Again, I should have just listened to Beth from the beginning. She basically told me as much when we were emailing a while back:
It seems like more people, while craving comfort foods, are not going to spend anything on, well, just any crappy old candy. They want a full-on experience with ingredients and products from a “local” market and they want to blog about it. People want products that tell a story and that have a (real) story behind them. And better yet, a (real) person (in this case–Charlie) for true authenticity. NECCO Wafers claiming “all natural” just won’t cut it anymore. Coffee was fine as Eight O’Clock and Folgers until Starbucks got going.
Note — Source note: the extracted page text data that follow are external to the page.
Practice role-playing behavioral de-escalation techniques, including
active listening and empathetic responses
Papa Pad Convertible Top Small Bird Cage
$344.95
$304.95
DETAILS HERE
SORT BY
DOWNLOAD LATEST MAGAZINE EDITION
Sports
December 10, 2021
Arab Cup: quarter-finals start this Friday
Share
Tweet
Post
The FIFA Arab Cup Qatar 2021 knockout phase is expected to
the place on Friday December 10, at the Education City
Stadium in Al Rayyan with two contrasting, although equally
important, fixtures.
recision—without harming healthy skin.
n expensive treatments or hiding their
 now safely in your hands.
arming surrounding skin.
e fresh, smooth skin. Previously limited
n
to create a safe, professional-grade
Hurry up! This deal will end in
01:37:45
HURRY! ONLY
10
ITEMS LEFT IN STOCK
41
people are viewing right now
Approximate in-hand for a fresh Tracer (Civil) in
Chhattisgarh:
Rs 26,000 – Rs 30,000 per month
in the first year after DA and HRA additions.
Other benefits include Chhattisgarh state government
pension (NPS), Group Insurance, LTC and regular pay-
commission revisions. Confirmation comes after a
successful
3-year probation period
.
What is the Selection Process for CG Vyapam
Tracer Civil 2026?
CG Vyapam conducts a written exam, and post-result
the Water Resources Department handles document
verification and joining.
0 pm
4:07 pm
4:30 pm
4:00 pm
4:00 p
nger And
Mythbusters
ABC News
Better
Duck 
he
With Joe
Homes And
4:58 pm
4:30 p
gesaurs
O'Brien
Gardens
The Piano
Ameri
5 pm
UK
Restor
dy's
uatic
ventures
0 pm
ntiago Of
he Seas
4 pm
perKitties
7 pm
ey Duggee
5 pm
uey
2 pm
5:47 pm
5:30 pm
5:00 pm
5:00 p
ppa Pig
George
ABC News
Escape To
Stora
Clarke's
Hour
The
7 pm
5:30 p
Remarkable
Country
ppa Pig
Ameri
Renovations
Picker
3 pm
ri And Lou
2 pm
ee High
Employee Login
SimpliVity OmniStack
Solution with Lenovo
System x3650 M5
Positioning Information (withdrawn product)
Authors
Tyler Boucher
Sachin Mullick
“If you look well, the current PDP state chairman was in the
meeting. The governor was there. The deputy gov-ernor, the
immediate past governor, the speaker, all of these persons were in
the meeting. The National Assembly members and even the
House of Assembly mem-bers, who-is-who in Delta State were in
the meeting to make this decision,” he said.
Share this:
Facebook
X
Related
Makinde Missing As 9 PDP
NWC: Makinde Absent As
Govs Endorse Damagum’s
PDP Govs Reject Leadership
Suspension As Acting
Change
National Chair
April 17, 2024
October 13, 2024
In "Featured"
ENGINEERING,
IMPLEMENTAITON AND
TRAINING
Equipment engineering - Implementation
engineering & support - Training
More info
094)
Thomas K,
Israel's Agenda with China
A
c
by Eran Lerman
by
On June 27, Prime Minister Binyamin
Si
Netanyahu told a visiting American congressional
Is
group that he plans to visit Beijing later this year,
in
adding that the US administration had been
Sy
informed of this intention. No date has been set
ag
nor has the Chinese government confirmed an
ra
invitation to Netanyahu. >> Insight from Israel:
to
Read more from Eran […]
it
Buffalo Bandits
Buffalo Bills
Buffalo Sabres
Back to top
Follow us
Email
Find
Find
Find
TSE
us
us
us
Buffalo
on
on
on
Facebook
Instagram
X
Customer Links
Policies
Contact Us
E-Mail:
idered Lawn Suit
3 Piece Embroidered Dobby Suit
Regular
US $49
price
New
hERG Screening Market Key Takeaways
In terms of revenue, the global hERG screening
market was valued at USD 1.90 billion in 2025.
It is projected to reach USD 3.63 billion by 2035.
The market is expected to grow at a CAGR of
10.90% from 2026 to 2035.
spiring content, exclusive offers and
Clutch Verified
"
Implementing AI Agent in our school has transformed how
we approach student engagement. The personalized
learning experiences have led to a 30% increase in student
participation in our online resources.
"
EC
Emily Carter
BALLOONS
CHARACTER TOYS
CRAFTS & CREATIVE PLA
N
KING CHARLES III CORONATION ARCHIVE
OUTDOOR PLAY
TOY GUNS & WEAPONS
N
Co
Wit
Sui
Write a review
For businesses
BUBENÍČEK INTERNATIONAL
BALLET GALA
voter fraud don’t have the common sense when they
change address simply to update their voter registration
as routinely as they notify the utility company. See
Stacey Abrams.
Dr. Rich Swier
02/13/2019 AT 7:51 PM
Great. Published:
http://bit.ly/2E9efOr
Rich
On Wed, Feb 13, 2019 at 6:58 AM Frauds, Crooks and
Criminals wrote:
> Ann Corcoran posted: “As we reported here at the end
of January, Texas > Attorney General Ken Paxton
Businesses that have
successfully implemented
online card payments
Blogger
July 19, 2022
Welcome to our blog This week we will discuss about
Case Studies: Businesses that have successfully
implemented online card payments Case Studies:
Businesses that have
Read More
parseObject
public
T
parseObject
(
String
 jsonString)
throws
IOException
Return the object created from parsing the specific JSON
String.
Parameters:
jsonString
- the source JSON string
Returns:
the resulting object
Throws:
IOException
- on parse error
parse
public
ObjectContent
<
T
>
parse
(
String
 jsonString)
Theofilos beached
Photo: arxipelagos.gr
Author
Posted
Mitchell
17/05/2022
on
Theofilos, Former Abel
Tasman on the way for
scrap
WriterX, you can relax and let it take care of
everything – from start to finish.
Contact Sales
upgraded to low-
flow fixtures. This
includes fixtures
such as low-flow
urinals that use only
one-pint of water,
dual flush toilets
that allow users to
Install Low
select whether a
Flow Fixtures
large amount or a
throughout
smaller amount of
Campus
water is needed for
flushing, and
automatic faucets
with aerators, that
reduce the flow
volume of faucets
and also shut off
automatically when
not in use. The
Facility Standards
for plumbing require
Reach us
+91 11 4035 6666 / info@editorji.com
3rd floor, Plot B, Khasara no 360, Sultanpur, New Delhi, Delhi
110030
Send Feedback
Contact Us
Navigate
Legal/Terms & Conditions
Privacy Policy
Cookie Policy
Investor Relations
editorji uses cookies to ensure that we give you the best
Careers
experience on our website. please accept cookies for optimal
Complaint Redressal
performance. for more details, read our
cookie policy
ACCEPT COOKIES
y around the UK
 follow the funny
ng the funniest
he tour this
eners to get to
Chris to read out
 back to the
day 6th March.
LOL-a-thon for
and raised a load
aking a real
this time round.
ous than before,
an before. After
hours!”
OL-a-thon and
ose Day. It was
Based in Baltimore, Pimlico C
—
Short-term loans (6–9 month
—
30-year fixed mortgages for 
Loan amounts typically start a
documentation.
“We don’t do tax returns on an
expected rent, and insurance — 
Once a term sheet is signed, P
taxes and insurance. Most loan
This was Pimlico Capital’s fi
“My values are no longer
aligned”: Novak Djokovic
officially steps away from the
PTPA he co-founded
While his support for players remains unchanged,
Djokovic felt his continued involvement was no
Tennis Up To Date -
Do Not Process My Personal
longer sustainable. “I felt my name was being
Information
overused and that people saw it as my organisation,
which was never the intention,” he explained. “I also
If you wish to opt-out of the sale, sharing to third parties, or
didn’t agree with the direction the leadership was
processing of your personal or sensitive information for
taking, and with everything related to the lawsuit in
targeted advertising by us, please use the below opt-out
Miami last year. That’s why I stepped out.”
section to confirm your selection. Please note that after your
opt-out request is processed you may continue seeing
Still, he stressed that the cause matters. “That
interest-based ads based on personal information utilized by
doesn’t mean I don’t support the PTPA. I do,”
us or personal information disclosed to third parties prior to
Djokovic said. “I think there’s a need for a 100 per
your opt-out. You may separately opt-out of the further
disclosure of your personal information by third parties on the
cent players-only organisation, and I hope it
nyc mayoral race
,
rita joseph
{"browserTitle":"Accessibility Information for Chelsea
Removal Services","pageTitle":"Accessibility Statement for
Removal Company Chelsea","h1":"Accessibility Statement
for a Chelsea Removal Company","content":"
And candy was all OK as Snickers and Payday until the Zzang!
Mind you, Ms. Kimmerle is not the kind of woman who would just say something like this to be nice. I mean, she’s not mean-spirited, so she’d certainly stay on the mellow side of things, no matter what. But when she says something is really good, the woman means it. Which is why I take her words as a serious compliment. What she likes ultimately–and I’m in full agreement–is the flavor. Charlie’s great, his story is excellent, etc., but the key is how the candy bar tastes. Which is very good. One of the things I love about these bars is that they have the kind of complexity I’m so drawn to–layers of flavors that unfold in your mouth as you eat: chocolate, butter, brown sugar, sea salt, nuts. They all show up as individual entities, but then they also come together to make for a holistic flavor that’s far greater than the sum of the individual ingredients. And they’ve got a really nice, long-lasting finish. All of which means that you can eat a lot less of one of these bars and still feel satiated; one or two bites goes a really long way! A fact that’s probably not great for short-term sales, but is a really compelling reason to feel as positive as I do about our future in Candy Land.
10. When You Follow the First Nine Rules, You Get a Really Good (Sugar) Buzz!
No doubt, there’s a big and positive buzz around all this candy stuff. Sure, it’s funny how many people are asking me to have Charlie make their dream candy for them. But even with the impending reality of disappointing most of them (even if we did one new bar a year for the next twenty years, that’d leave about eight hundred people hanging!), there really is a ton of good energy in all this. It feels good to be in close proximity to the candy making. I was going to make some pun about energy bars and about how great Charlie’s energy is while he’s making the candy, but I couldn’t quite figure out how, so… my point is really just that, man, this guy is lit up! And as long as he keeps making it, his candy is going to light up a whole lot of happy people in the process!